И я тоже почувствовал, что мне спокойно стало. Тогда мы с Астей за руки взялись и сходили мороженого купили. А пока все толкались и загружались, мы стояли на жаре с мороженым, и все на нас смотрели. Уже поезд уходить начал, а мы всё стоим и стоим – так нам спокойно. Потом на подножку последнего вагона запрыгнули, а Астя ещё спрыгнула и пробежалась, пока поезд ехал медленно.

– Так, конечно, можно, – говорят нам люди в вагоне. – Но нельзя. Проходите, занимайте свободные места, тут их очень много, потому что не сезон.

Мы выбрали боковое место, чтобы вдвоём у окна сидеть, и говорим:

– Сколько на свете живём, а в поезде первый раз едем. Вечно мы порталами или по морю.

– А я по морю не могу, – говорит тот самый мужчина, который к нам из другого вагона перебрался. – В море я болею, а в поезде жить можно, особенно когда мимо моря едешь. И чай тут дают, и бельё постельное.

– Эх, – говорю я, – люди! Вас бы на необитаемый остров закинуть, чтобы вы такие разговоры не говорили, а заодно нам забор подправили, а то вдруг он покосился или исчез.

И тут же рядом с нами очередь выстроилась, такая длинная, что, наверное, весь поезд собрался. И все на необитаемый остров хотят.

– Запишите нас, – говорят, – а то мы теперь без необитаемого острова пропадём, и нам теперь так про необитаемый остров интересно, что здесь неинтересно уже быть.

И проводники говорят:

– Да, и даже чай не заказывают, а ведь мы уже лимона нарезали на семьсот пятьдесят человек, а то и больше.

И даже тот мужчина, который волновался больше всех и который в море болеет, из поезда выскочил, рядом с нашим окном бежит, подпрыгивает и кричит, чтобы мы его записали.

Астя бумажку с ручкой достала, все люди шеи вытянули, чтобы посмотреть, кого она запишет.

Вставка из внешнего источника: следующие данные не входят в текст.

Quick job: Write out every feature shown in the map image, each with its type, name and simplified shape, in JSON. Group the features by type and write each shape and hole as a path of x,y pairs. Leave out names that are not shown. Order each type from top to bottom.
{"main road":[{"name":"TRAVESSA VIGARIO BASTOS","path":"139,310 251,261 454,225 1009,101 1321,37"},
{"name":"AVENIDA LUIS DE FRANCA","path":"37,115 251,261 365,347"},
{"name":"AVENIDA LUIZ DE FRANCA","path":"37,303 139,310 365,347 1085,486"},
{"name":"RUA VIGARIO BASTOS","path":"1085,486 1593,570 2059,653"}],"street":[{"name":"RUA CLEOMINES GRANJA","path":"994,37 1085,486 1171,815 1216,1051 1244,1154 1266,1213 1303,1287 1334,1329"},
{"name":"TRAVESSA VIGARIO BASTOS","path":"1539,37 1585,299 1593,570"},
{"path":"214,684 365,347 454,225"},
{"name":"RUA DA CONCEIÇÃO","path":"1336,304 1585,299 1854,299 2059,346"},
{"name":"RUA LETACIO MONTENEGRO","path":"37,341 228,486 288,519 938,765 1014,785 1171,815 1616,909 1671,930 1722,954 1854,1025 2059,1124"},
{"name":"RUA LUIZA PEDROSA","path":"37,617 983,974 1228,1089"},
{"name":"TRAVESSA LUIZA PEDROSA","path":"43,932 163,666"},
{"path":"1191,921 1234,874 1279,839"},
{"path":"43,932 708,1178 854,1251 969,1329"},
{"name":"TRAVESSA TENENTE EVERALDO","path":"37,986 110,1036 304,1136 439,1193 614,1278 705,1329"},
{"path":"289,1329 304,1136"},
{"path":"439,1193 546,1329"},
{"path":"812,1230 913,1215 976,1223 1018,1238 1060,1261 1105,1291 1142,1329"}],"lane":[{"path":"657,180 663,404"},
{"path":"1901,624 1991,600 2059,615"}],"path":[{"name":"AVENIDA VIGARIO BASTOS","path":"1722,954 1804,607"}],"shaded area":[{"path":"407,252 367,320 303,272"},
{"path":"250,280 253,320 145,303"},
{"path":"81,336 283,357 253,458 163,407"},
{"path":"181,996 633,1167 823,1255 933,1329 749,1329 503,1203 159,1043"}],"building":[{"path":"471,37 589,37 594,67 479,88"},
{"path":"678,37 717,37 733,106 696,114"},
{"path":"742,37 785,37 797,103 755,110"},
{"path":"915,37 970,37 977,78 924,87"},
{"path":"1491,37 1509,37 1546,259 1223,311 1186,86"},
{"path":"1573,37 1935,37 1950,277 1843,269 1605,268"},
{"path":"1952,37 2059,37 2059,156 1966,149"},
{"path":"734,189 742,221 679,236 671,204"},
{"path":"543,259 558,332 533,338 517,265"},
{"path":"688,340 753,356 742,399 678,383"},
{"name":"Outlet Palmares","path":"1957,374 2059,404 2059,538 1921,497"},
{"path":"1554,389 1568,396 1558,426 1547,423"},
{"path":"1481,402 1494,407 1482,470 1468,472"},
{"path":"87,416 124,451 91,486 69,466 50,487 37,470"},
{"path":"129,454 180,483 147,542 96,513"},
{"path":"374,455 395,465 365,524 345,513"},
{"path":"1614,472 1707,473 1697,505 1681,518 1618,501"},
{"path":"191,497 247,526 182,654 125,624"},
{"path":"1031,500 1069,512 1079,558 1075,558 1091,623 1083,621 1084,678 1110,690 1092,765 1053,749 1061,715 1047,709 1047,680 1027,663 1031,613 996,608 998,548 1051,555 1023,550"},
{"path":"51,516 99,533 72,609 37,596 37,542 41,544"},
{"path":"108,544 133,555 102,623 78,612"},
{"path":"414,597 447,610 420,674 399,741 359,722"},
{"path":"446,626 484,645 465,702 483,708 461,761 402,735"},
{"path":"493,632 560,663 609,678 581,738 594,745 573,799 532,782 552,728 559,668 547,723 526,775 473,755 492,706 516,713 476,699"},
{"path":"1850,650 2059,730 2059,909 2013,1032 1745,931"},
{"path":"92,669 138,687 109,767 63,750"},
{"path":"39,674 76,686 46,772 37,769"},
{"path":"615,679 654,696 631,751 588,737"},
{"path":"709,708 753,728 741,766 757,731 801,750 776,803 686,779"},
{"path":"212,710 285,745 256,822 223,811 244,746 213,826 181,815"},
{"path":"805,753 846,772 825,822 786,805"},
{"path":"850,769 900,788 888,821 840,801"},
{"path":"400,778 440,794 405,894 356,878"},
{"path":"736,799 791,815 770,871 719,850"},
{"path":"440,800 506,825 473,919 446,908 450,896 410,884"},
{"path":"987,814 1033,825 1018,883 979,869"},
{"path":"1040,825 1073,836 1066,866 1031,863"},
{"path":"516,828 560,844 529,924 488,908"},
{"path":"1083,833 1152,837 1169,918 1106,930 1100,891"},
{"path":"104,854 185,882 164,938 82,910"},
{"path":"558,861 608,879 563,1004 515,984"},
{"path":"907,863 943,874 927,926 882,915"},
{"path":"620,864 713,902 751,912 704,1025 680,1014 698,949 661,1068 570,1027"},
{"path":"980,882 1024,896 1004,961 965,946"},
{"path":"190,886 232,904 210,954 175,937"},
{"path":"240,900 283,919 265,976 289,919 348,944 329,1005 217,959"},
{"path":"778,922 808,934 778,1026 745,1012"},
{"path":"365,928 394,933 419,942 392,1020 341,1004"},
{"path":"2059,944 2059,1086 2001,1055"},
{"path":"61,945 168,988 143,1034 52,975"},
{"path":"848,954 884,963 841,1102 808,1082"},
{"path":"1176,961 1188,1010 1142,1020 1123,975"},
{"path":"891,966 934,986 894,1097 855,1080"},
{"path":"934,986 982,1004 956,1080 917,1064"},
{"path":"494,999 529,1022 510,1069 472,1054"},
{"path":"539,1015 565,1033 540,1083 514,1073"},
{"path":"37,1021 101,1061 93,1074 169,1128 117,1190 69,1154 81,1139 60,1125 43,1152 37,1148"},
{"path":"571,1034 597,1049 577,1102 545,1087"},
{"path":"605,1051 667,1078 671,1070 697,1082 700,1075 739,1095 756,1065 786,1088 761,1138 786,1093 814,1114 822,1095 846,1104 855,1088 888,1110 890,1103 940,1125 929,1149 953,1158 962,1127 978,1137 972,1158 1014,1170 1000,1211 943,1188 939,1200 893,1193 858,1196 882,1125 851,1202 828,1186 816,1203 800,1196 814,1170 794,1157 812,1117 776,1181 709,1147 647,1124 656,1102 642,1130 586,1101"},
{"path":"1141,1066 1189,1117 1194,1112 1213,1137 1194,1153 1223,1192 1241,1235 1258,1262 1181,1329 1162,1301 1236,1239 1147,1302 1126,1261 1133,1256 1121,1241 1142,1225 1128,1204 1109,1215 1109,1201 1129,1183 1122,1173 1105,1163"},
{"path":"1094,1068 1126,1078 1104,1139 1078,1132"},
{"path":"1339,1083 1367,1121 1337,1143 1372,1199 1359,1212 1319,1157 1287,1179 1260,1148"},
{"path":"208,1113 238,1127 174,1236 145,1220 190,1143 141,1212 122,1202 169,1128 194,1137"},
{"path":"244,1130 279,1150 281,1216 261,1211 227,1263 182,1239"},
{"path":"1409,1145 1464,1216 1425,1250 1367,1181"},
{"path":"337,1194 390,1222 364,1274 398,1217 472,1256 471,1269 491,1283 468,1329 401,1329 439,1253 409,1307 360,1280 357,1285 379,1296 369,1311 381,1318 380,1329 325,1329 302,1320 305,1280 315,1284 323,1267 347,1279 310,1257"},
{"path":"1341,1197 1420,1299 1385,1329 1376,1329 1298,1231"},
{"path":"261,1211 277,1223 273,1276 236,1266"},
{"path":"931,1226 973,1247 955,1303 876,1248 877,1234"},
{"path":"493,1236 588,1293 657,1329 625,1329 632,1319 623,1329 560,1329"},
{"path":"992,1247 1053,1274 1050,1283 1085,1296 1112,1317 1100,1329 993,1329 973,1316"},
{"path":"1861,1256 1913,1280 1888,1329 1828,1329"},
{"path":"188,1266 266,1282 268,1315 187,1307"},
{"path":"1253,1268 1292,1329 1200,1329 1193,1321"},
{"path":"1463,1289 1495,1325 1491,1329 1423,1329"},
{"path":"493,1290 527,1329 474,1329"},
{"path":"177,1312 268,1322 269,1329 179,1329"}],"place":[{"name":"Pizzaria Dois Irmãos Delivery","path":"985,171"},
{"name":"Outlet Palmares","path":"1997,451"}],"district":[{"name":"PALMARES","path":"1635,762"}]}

А Астя на меня посмотрела и портрет мой нарисовала, хороший такой, в рамке, а вокруг рамки – цветочки всякие, чтобы мне романтичности добавить.

– А нас? – обиженно говорят люди. – Мы в очереди. Мы уже давно тут стоим. А тот, который у окна прыгает, с нами в очереди не стоял, он самовольничает.

– А вас не могу, – говорит Астя, – потому что нельзя на художников давить – они могут лишнюю руку пририсовать или голову.

– Всё-всё, мы больше не будем, – говорят люди. – Мы молча постоим.

– А уже поздно, – говорит Астя. – Вот если бы я первым не Кимку, а себя нарисовала, тогда бы я ещё подумала, – и мой портрет на стену приклеивает.